The Lincoln University Center for the Study of the Underground Railroad and Voices Underground—an organization focused on preserving and sharing the Underground Railroad’s story—next spring will host their inaugural conference: “Seeking Freedom: The Underground Railroad in the Mid-Atlantic.”

The three-day conference will be held Thursday through Saturday, March 31 to April 2, 2022, on the Lincoln University main campus.

“Considering that the Mid-Atlantic was a major hub used to get enslaved Blacks to freedom, this will be a historic conference,” says Dr. Nafeesa Muhammad, assistant professor of history at Lincoln University and a member of the convening committee. “As the first degree-granting historically black college and university (HBCU) that was a physical site of the Underground Railroad, it is exceptionally interesting to be hosting this inaugural conference.”

The conference organizers recently released a call for papers, panels and roundtables to historians, preservationists, independent scholars, social scientists, community leaders and undergraduate and graduate students. The organizers are particularly interested in paper proposals that focus on the Mid-Atlantic states of Pennsylvania, Delaware, Maryland, New Jersey, and southern New York.

“We encourage individuals to submit proposals who are researching sites of memory, the role of HBCUs such as Lincoln University and Cheyney University, and the importance of the free and enslaved African American community through the end of the Civil War,” says Muhammad.

The organizers are also seeking papers that explore any or all the diverse complexities of the Underground Railroad, including known and unknown physical sites (homes, corridors, routes) and those that extract the voices of the unheard, invisible and underrated. “We welcome research that demythologizes the story and memory of the UGRR,” Muhammad adds.
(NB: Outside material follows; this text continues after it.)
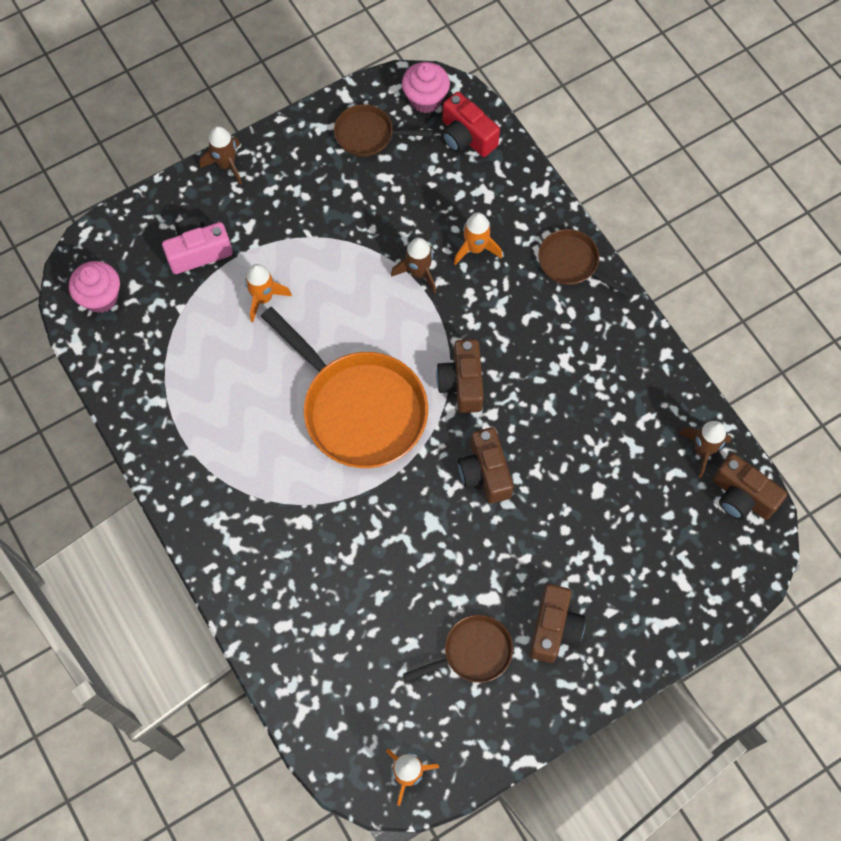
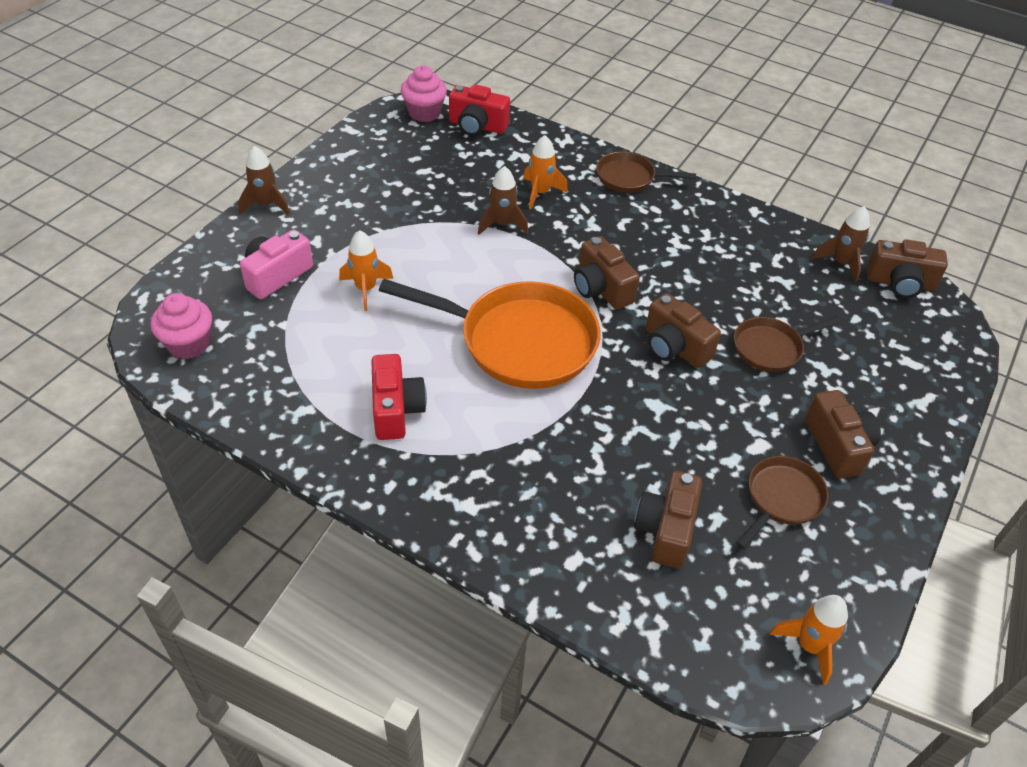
camera: 30 degrees left, 20 degrees down
(225, 432) = (396, 409): none -> red camera
(366, 634) = (666, 530): none -> brown camera
(368, 135) = (389, 148): brown pan -> brown pan (771, 348)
The conference’s other convening committee members are: Dr. Gregory Thompson, the executive director of Voices Underground, an initiative to build a national memorial to the Underground Railroad outside of Philadelphia; and Dr. Paul Finkelman, the president of Gratz College, in Melrose Park, Pennsylvania, a widely published author who is a specialist on slavery, civil rights, race relations, and African American history and has written extensively on Fugitive Slaves Laws and the relationship of slavery to the U.S. Constitution.